Setup your environment
As a Java developer, I tend to pick up an new subject using a language that I am familiar with. So, I have one less thing to worry about. However, for machine learning, I suggest we get out of our comfort zone and learn Python. Here are some reasons:
- Python is popular language in data science due to the strength of its core libraries (NumPy, SciPy, pandas, matplotlib, IPython)
- Python is one of the most used language in Google. The other one is Java.
- TensorFlow is using Python and we will use it to scale our machine learning pipeline later.
- I know I am going to get into deep learning and there are great support of frameworks and libraries in this space. To name you a few here, there are Genism, Tensorflow, Keras, Caffe, nolearn and more. Check this link to grab the list.
The major issues I came across when I code Python are dependency management and version compatibility. Python 3 is not fully backward compatible to Python 2. For most data science tasks, you may need quite a few of 3rd party dependencies and the last thing you want is to sort thru is to get all these different library versions fit together. To lessen your headache, I recommend that you install Anaconda that bundles with popular data science libraries plus it allows you to create your own virtual environments so python 2 and 3 libraries will not step into each other. You can follow this video to set it up. On top of that, it also comes with Jupyter Notebook (ie. IPython Notebook) that gives you an interactive environment for coding Python. You can get familiar with it from this video
# check conda version
$ conda -V
# update conda
$ conda update conda
# check what python version is available.
$ conda search "^python$"
# create an environment in python 2.7.12
$ conda create --name abc python=2.7.12 [you need one package here]

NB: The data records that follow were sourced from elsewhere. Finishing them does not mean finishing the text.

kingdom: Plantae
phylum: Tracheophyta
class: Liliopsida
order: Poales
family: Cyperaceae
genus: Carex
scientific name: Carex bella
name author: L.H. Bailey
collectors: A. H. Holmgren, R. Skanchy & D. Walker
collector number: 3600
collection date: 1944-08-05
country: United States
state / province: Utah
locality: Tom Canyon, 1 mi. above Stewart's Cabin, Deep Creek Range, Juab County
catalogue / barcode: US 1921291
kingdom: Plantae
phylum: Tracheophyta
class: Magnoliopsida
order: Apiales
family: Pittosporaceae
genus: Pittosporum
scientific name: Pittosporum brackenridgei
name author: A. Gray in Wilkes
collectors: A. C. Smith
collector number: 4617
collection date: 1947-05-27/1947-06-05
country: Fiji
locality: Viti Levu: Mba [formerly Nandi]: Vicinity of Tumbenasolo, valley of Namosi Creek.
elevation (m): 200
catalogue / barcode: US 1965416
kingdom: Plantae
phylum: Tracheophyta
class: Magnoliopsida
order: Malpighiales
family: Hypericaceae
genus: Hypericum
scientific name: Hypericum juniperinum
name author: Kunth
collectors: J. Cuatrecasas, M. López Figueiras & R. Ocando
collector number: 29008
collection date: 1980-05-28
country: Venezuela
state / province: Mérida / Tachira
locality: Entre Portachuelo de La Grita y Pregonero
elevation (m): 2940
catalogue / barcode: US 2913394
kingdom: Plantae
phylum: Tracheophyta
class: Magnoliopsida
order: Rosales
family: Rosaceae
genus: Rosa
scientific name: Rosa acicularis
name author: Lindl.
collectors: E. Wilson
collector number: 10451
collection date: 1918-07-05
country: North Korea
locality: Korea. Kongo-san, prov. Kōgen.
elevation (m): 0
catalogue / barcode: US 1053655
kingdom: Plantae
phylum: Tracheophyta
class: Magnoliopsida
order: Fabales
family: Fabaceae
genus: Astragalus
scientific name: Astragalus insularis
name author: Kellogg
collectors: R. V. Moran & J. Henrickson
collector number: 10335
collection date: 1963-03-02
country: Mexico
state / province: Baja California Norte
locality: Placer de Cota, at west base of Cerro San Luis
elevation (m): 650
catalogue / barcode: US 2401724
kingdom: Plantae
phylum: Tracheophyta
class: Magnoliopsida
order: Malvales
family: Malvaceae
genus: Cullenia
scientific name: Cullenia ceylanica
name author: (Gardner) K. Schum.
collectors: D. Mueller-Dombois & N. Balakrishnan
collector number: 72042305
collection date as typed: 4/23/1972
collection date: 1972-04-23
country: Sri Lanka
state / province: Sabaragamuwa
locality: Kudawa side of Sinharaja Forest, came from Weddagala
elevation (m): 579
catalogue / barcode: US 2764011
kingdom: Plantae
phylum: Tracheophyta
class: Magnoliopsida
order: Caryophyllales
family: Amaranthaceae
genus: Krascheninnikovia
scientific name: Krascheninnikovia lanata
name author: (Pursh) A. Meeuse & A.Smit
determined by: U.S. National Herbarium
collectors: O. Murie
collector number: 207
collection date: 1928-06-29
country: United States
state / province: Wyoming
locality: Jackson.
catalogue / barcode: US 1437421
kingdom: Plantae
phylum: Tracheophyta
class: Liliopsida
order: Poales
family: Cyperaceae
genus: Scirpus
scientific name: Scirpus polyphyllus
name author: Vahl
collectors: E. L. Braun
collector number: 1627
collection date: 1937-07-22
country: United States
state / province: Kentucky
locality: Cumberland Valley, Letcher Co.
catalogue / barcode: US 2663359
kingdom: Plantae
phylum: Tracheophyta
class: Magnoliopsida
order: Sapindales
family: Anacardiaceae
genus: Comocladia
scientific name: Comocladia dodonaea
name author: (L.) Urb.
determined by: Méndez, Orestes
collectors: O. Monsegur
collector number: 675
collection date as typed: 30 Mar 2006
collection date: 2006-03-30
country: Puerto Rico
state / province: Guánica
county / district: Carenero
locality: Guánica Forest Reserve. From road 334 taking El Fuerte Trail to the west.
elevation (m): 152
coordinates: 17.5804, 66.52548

# There is no need to install Anaconda again. Conda, the package manager for Anaconda, fully supports separated environments.
# The easiest way to create an environment for Python 2.7 is to do
$ conda create -n py27_13 python=2.7.13 anaconda
# activate an environment
$ source activate py27_13
# check if you are in python 2.7.13 if you activate this env
(py27_13) $ python
Python 2.7.13 |Anaconda 4.3.1 (x86_64)| (default, Dec 20 2016, 23:05:08)
[GCC 4.2.1 Compatible Apple LLVM 6.0 (clang-600.0.57)] on darwin
Type "help", "copyright", "credits" or "license" for more information.
Anaconda is brought to you by Continuum Analytics.
Please check out: http://continuum.io/thanks and https://anaconda.org
# install package after activate
(py27_13) $ conda install [package_name]
(py27_13) $ conda update [package_name]
(py27_13) $ conda remove [package_name]
(py27_13) $ pip install [package_name]
# install package to particular env without activation
$ conda install -n py27_13 [package_name]
# list out all environment previously created. NOTE: root is the active in current.
$ conda env list
# conda environments:
root * //anaconda
# deactivate an environment
> source deactivate py27_13
# remove an environment
$ conda remove --name py27_13 --all
Common packages/ libraries that you may need to install
$ source activate py27_13
# install common package for machine learning in python
(py27_13) $ conda install -c conda-forge tensorflow # install tensorflow
(py27_13) $ pip install -U nltk pandas scikit-learn matplotlib beautifulsoup4 gensim seaborn tabulate
- tensorflow – Google deep learning library
- nltk – NLP packages
- scikit-learn – Popular machine learning library for python
- matplotlib & seaborn – Data visualization tool
- tabulate – Pretty print for table data
- beautifulsoup4 – HTML parser
- genism – High performance deep neural net package
Write Python Code on IntelliJ
Actually, you can use any text editor to write python code. But I prefer to do that in IntelliJ as I like to step thru python code in debug mode so I can examine the variables without printing it out. Below are the steps you can follow if you want to set up IntelliJ for Python.
- Create new project (File > New > Project) and select “Python”.
- Under Project SDK, click on the New button and point the path under “/anaconda/envs/abc/bin/python”
- Create New Python File
After that, you can type in Python code and Run it. If you want, you can add a breakpoint and run it in debug mode.